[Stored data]
○ ○ ○ ○ ○

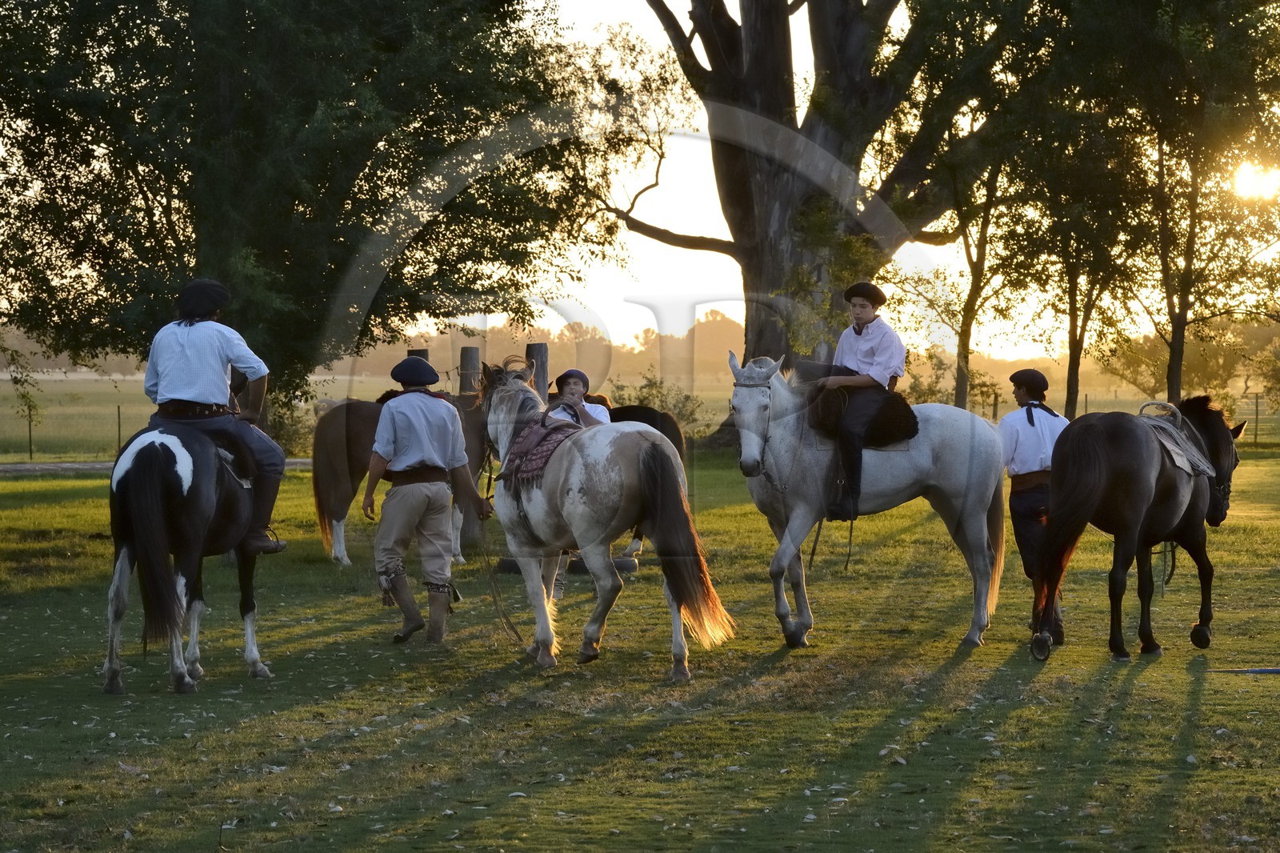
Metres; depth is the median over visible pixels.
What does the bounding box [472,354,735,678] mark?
white horse
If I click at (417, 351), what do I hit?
wooden post
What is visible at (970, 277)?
sky
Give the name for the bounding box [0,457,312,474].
dirt path
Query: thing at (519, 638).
lead rope
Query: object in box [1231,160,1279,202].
sun
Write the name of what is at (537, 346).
wooden post
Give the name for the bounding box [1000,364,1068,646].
man
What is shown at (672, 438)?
black horse
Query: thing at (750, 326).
large tree
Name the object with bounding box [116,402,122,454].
fence post
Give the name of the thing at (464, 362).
wooden post
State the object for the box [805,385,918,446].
saddle
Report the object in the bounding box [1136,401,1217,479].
saddle
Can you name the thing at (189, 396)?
man
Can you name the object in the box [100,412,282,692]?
black horse
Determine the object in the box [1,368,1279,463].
field
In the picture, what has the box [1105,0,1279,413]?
tree
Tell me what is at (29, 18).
tree
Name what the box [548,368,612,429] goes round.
person
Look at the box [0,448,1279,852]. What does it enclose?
lawn
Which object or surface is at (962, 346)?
tree
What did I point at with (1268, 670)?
pole
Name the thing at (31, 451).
fence post
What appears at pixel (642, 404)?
shrub
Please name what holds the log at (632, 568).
on the lawn
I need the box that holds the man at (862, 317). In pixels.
[810,280,906,524]
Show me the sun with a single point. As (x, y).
(1243, 172)
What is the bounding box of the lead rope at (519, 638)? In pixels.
[476,527,525,646]
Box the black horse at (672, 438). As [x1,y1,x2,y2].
[604,400,691,560]
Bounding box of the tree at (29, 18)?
[0,0,611,406]
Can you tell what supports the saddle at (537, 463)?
on the white horse at (574, 508)
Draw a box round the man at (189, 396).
[143,280,291,555]
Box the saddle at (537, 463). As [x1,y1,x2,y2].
[500,410,587,487]
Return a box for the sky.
[0,0,1279,373]
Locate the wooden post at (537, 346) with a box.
[525,341,548,398]
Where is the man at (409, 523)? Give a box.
[360,356,493,648]
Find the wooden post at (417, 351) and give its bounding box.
[407,348,429,361]
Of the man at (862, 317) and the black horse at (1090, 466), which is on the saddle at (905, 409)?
the man at (862, 317)
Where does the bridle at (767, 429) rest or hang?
attached to the white horse at (778, 443)
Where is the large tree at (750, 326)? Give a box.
[595,0,1049,433]
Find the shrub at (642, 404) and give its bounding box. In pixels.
[606,372,705,437]
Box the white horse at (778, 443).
[727,350,1012,649]
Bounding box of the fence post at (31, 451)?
[26,401,35,458]
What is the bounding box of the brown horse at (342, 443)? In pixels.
[310,390,494,567]
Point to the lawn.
(1010, 717)
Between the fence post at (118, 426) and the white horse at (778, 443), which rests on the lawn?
the white horse at (778, 443)
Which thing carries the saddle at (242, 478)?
on the black horse at (144, 501)
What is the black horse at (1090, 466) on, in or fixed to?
on the lawn
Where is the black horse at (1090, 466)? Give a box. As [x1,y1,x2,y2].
[1026,392,1247,662]
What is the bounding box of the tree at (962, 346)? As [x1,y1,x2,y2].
[902,63,1041,406]
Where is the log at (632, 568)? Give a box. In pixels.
[494,554,639,574]
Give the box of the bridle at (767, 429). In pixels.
[734,375,774,474]
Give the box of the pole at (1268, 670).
[1209,665,1279,673]
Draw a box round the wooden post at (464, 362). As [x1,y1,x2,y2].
[458,345,480,394]
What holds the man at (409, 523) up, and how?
on the lawn
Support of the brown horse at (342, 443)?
on the lawn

○ ○ ○ ○ ○

Assigned task -
Repeat the records word for word. Any picture in them should be left out.

Solution for this problem -
Metres; depth is the median over visible pixels.
What does the bounding box [472,354,735,678] mark?
white horse
If I click at (417, 351), what do I hit?
wooden post
What is visible at (970, 277)?
sky
Give the name for the bounding box [0,457,312,474].
dirt path
Query: thing at (519, 638).
lead rope
Query: object in box [1231,160,1279,202].
sun
Write the name of what is at (537, 346).
wooden post
Give the name for the bounding box [1000,364,1068,646].
man
What is shown at (672, 438)?
black horse
Query: thing at (750, 326).
large tree
Name the object with bounding box [116,402,122,454].
fence post
Give the name of the thing at (464, 362).
wooden post
State the object for the box [805,385,918,446].
saddle
Report the object in the bounding box [1136,401,1217,479].
saddle
Can you name the thing at (189, 396)?
man
Can you name the object in the box [100,412,282,692]?
black horse
Determine the object in the box [1,368,1279,463].
field
In the picture, what has the box [1105,0,1279,413]?
tree
Tell me what is at (29, 18).
tree
Name what the box [548,368,612,429] goes round.
person
Look at the box [0,448,1279,852]. What does it enclose?
lawn
Which object or surface is at (962, 346)?
tree
What did I point at with (1268, 670)?
pole
Name the thing at (31, 451).
fence post
What appears at pixel (642, 404)?
shrub
Please name what holds the log at (632, 568).
on the lawn
I need the box that holds the man at (862, 317). In pixels.
[810,280,906,524]
Show me the sun with a single point. As (x, y).
(1243, 172)
What is the bounding box of the lead rope at (519, 638)? In pixels.
[476,527,525,646]
Box the black horse at (672, 438). As [x1,y1,x2,y2].
[604,400,691,560]
Bounding box of the tree at (29, 18)?
[0,0,611,406]
Can you tell what supports the saddle at (537, 463)?
on the white horse at (574, 508)
Draw a box round the man at (189, 396).
[143,280,291,555]
Box the saddle at (537, 463). As [x1,y1,x2,y2].
[500,410,587,487]
Return a box for the sky.
[0,0,1279,373]
Locate the wooden post at (537, 346) with a box.
[525,341,548,398]
Where is the man at (409, 523)? Give a box.
[360,356,493,648]
Find the wooden post at (417, 351) and give its bounding box.
[407,348,429,361]
Of the man at (862, 317) and the black horse at (1090, 466), which is on the saddle at (905, 409)?
the man at (862, 317)
Where does the bridle at (767, 429) rest or hang?
attached to the white horse at (778, 443)
Where is the large tree at (750, 326)? Give a box.
[595,0,1049,433]
Find the shrub at (642, 404) and give its bounding box. In pixels.
[606,372,705,437]
Box the white horse at (778, 443).
[727,350,1012,649]
Bounding box of the fence post at (31, 451)?
[26,401,35,458]
What is the bounding box of the brown horse at (342, 443)? In pixels.
[310,390,494,567]
Point to the lawn.
(1010, 717)
Between the fence post at (118, 426) and the white horse at (778, 443), which rests on the lawn?
the white horse at (778, 443)
Which thing carries the saddle at (242, 478)?
on the black horse at (144, 501)
What is the black horse at (1090, 466) on, in or fixed to?
on the lawn
Where is the black horse at (1090, 466)? Give a box. As [x1,y1,x2,y2].
[1026,392,1247,662]
What is the bounding box of the tree at (962, 346)? As [x1,y1,x2,y2].
[902,63,1041,406]
Where is the log at (632, 568)? Give a box. In pixels.
[494,554,639,574]
Give the box of the bridle at (767, 429). In pixels.
[734,375,774,474]
Give the box of the pole at (1268, 670).
[1209,665,1279,673]
Draw a box round the wooden post at (464, 362). As [x1,y1,x2,y2].
[458,345,480,394]
What holds the man at (409, 523) up, and how?
on the lawn
Support of the brown horse at (342, 443)?
on the lawn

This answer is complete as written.